Now it is time to look at all the synthetic variables and compare them with the original one. Let’s look at the same things. A summary of the dataset and the plot of the 3 variables.

syntDF=pd.DataFrame(np.concatenate([X_synthetic, np.expand_dims(y_synthetic, 1)], axis=1),columns=['horsepower', 'weight', 'acceleration','mpg'])

syntDF.describe()

	horsepower	weight	acceleration	mpg
count	274.000000	274.000000	274.000000	274.000000
mean	103.393953	3007.334850	15.565402	24.093801
std	36.227720	822.287724	2.765889	8.281429
min	49.084379	1650.853730	8.469497	10.183055
25%	76.679656	2299.624685	13.538932	17.291204
50%	95.181303	2933.743847	15.416592	22.956229
75%	119.586826	3537.785385	17.370376	30.233671
max	227.592858	5142.078155	23.603403	45.263817

The descriptive statistics are remarkably similar, reflecting the statistical properties emphasized earlier.

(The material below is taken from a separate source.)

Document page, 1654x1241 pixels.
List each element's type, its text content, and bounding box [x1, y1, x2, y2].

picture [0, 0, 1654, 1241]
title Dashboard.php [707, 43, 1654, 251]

This holds significant importance in our analysis. However, a closer examination of individual variable distributions and their correlations reveals disparities. The Kernel distributions have evidently undergone changes, and although the correlation values remain within the same magnitude range and exhibit the same sign, they are not identical.

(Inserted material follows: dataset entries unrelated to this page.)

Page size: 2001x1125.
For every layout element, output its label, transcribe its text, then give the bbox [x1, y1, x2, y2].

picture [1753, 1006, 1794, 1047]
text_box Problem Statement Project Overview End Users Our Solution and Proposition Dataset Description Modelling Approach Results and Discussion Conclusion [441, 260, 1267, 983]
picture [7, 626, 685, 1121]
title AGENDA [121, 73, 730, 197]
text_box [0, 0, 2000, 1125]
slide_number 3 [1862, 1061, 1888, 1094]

g = sns.PairGrid(syntDF[['horsepower', 'weight','acceleration']], aspect=1, diag_sharey=False)
g.map_lower(sns.regplot, lowess=True, ci=False, line_kws={'color': 'black'})
g.map_diag(sns.distplot, kde_kws={'color': 'black'})
g.map_upper(corrdot)
plt.show()

Now that we have seen similarities and differences, let’s try to run the same simple linear model on the synthetic data.

model = LinearRegression()
model.fit(X_synthetic, y_synthetic)

print(model.score(X_test, y_test))

0.6068245805913557

Upon scrutinizing the results, it is evident that they are highly comparable, even with the constraint of limiting the possible distributions to the simplest univariate forms and utilizing only three variables. This implies that our Gaussian copula has effectively captured the critical statistical characteristics of the dataset essential for addressing the regression problem.